Neuron connections will also, and inevitably, spread activation to areas where all the other data about the person is managed – their place in my life, the world and so on. And so on. And so on. (And see a discussion of pattern associators in the notes to chapter two.)

Supposing, then, that I know that my Danish wife and our son are both home and a voice calls to me. My voice recognition modules burst into action. They detect a characteristic pattern of higher frequencies and Danish intonations. These patterns will tend to excite the distant but related ‘wife identification’ modules but tend also to inhibit those for ‘son recognition’. I will be some way towards the correct identification of my wife’s call, and my wife herself as a result, even before my voice bank has fully analysed the sound. The excitation of ‘wife ID’ modules will tend to excite even very distantly related modules, for example those related to shopping – we are to do the weekly shopping today – and these modules will tend to excite those in which (I hope) I presently hold the information as to what I think we need to buy, what I need to wear and where the keys are. All this (it is time to go) is tending to inhibit activity in those modules presently engaged in locating and organising ideas about cognition, and dressing them in respectable language.

This has been our first glimpse of the absolutely fundamental mental process of spreading activation whereby any brain activity tends to reverberate around all sorts of perhaps only vaguely related subject areas in the mind. We can begin to see how this process, especially if on/off and dimmer switching possibilities are built into the system, enables decisions to be reached very fast and their implications spread and considered very rapidly. These decisions may involve many different aspects of the same issue simultaneously (remember our tennis player). Spreading activation not only enables rapid decision-making but also enriches information by involving all the different facets of it which we have in our heads. This combining and re-combining of information within the mind is association. It is thought that about 95% of the activity in the cerebral cortex at any time is pure association within it, only about 5% being either the intake of new information to the brain or the delivery of instructions from it. This association can be thought of as what, today, would be called ‘information processing’. (Though see a fascinating chapter by Frank Smith in Olson et al (1985) debating whether what we have in our heads should properly be called ‘information’ at all. You may also wish to read about ecological psychology. This now-you-see-it-now-you-don’t approach begins with Gibson (1986) and is briefly discussed in my notes to this chapter).

Summary to date:

We have taken a preliminary look at the brain – its structures and its processes.

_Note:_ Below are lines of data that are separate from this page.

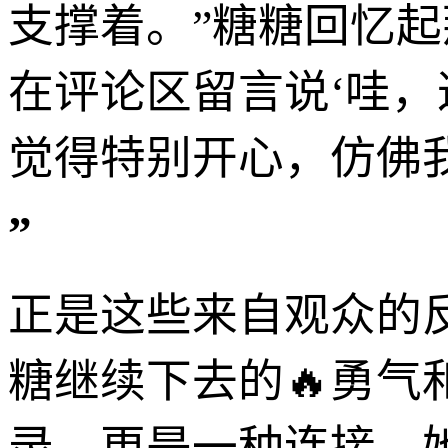
支撑着。”糖糖回忆
在评论区留言说‘哇，
觉得特别开心，仿佛
”
正是这些来自观众的
糖继续下去的🔥勇
录，更是一种连接。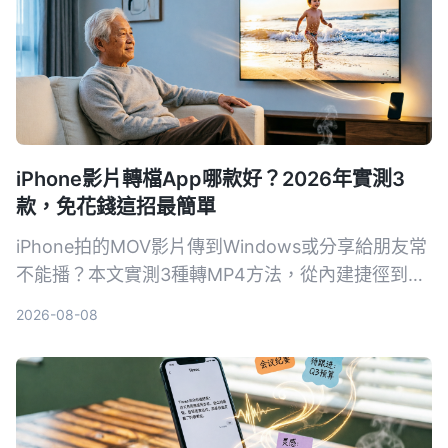
iPhone影片轉檔App哪款好？2026年實測3
款，免花錢這招最簡單
iPhone拍的MOV影片傳到Windows或分享給朋友常
不能播？本文實測3種轉MP4方法，從內建捷徑到專
業轉檔軟體，比較速度、畫質和方便性，幫你找到最
2026-08-08
適合自己的iPhone影片轉檔方案。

What we have seen is an organ of colossal potential in which specific tasks are managed in specific areas but in which everywhere informs and is informed by everywhere else. We saw that we have two distinct brains but that these communicate totally and continuously across the corpus callosum. We saw the limbic system curled up at the centre of the brain and we saw that these structures also communicate intimately and continually with the ‘higher’ cortex. The limbic system mediates, monitors and to some extent at least controls some of the activities of the cortex which we used to regard as purely, indeed loftily, intellectual.

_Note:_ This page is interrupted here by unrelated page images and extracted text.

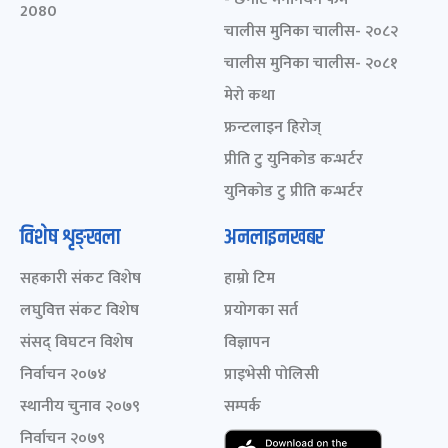
2080
चालीस मुनिका चालीस- २०८२
चालीस मुनिका चालीस- २०८१
मेरो कथा
फ्रन्टलाइन हिरोज्
प्रीति टु युनिकोड कन्भर्टर
युनिकोड टु प्रीति कन्भर्टर
विशेष शृङ्खला
अनलाइनखबर
सहकारी संकट विशेष
हाम्रो टिम
लघुवित्त संकट विशेष
प्रयोगका सर्त
संसद् विघटन विशेष
विज्ञापन
निर्वाचन २०७४
प्राइभेसी पोलिसी
स्थानीय चुनाव २०७९
सम्पर्क
निर्वाचन २०७९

It’s not quite this simple and the cortex is neither as distinct nor as authoritative as we would like to believe. Nor, of course, is our consciousness. The limbic system also mediates general states, such as emotional status and mental arousal, and is involved in issues such as memory and recall. We dismissed phrenology and crossed laterality but embraced humility and scepticism, and we considered two very basic brain processes, association and spreading activation. We observed, as a result, that the brain is a flexible, omnivorous learner with a capacity which we may consider to be limitless for practical purposes. Having laid these foundations we are now ready to consider the brain’s behaviours; how it may manage language in its various forms and literacy in particular.